Yet if Trump had false beliefs about trends in crime, he had plenty of company. Gallup polls Americans about crime every year, and all through the great decline in violent crime a majority of Americans said that crime was increasing.
Were the crime statistics misleading? Homicide numbers are pretty solid. And people behaved as if crime were falling; notably, there was a wave of gentrification as affluent Americans moved into newly safe central cities. But all the same, people told pollsters that they believed crime was rising.
Why am I talking about public perceptions of crime? Well, last week, I wrote about the gap between public perceptions of a terrible economy and the reality of an economy that is doing very well by normal standards.
Not surprisingly, I got a lot of pushback. That's OK, although I have to admit to being annoyed at pundits who try to cut off discussion by asserting that anyone who questions widely held beliefs is an "elitist" who thinks Americans are stupid. For the record, I don't think Americans are stupid. They don't have time to study policy issues, so most of them get their sense of what's happening to the country from what they see on TV or hear from politicians. Unfortunately, some of what they're told isn't true.

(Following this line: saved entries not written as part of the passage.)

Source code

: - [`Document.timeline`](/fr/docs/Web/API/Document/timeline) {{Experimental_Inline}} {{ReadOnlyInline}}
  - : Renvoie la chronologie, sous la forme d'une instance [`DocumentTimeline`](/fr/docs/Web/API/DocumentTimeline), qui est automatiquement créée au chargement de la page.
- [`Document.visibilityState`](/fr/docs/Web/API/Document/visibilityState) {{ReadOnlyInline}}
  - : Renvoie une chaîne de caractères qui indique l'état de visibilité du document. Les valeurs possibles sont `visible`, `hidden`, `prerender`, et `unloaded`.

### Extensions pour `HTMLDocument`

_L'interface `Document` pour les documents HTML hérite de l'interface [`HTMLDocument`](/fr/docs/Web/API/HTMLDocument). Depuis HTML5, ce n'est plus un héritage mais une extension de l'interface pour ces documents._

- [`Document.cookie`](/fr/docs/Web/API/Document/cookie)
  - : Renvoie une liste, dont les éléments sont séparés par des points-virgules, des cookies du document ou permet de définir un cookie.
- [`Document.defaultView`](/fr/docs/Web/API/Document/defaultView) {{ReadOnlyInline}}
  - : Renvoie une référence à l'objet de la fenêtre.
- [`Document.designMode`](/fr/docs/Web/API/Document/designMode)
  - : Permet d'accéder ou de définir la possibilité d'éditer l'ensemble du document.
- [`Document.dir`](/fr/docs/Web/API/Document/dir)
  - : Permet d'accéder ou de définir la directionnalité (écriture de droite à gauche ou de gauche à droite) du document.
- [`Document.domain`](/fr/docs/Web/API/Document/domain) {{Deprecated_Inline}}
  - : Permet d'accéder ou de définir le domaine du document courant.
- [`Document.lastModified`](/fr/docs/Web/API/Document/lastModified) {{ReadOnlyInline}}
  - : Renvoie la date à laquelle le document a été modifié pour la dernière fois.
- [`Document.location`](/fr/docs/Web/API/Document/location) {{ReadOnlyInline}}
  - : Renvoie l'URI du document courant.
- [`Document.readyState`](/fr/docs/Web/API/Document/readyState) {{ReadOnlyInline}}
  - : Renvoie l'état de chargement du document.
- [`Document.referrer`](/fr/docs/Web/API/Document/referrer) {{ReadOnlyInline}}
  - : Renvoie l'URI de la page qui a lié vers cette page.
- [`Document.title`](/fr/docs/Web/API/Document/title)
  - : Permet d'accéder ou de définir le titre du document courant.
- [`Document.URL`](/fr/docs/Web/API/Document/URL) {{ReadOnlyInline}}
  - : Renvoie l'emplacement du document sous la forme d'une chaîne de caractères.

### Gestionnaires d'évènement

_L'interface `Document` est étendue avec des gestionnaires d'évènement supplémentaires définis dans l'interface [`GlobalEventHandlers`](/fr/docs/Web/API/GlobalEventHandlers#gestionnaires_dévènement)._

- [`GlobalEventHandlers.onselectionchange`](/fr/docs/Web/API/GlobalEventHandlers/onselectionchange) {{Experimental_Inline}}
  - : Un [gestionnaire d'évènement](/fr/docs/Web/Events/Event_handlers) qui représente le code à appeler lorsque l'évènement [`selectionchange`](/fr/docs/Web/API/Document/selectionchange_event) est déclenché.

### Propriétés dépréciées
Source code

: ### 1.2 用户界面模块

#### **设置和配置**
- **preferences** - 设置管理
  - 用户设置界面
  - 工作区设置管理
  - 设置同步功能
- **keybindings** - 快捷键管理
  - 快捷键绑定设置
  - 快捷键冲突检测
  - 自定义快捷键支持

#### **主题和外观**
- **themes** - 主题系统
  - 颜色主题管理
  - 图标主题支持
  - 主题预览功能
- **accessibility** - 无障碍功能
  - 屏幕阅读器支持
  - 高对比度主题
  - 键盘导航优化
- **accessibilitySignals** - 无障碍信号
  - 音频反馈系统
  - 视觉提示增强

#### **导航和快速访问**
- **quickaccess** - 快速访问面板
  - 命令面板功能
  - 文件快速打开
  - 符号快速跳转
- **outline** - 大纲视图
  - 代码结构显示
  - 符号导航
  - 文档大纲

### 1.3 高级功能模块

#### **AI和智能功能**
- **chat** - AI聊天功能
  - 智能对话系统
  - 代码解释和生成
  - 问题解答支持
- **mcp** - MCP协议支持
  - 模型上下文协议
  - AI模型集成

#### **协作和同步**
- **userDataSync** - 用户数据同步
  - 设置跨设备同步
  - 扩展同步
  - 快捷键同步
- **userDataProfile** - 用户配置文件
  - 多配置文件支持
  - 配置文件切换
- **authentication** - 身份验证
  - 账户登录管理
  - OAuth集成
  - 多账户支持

But I thought it might be useful to draw parallels with the discourse on crime, where there is a similar disconnect between what people tell pollsters they believe is happening and what the available facts say. In fact, the resemblance between how people talk about crime and how they talk about the economy is eerily strong.
Many of those talking about a disconnect on views about the economy cite, among other sources, Federal Reserve data that compares household views of their own financial situation with their views of the economy.
The Federal Reserve survey also asks people about the state of their local economy, where they are likely to have at least some personal experience of what's going on; these views are much more favorable than their views of the national economy. Gallup also asks Americans about crime "in your area," and sure enough, people's perceptions of local crime were much more favorable than what they said about the nation as a whole.
Wait, there's more: Perceptions of crime, like perceptions about the economy, have become strongly partisan, with people becoming more pessimistic when the party they don't support holds the White House.
As it happens, the Republican perception of Los Angeles and New York as unsafe compared with Southern cities is wildly off base. Both have low homicide rates — half as high as Miami's — and New York City is overall one of the safest places in America.
What does all this tell us, besides the fact that Americans are very confused about crime? It shows that on an important public issue, people can hold beliefs about what is happening to other people — people who live in other places, or in the nation as a whole — that are not just false but also at odds with their personal experience.
Why should this kind of disconnect be restricted to crime? There are, in fact, strong reasons to believe that there's a similar disconnect when it comes to the economy. And we shouldn't be afraid to say that out of fear that we'll be considered elitist.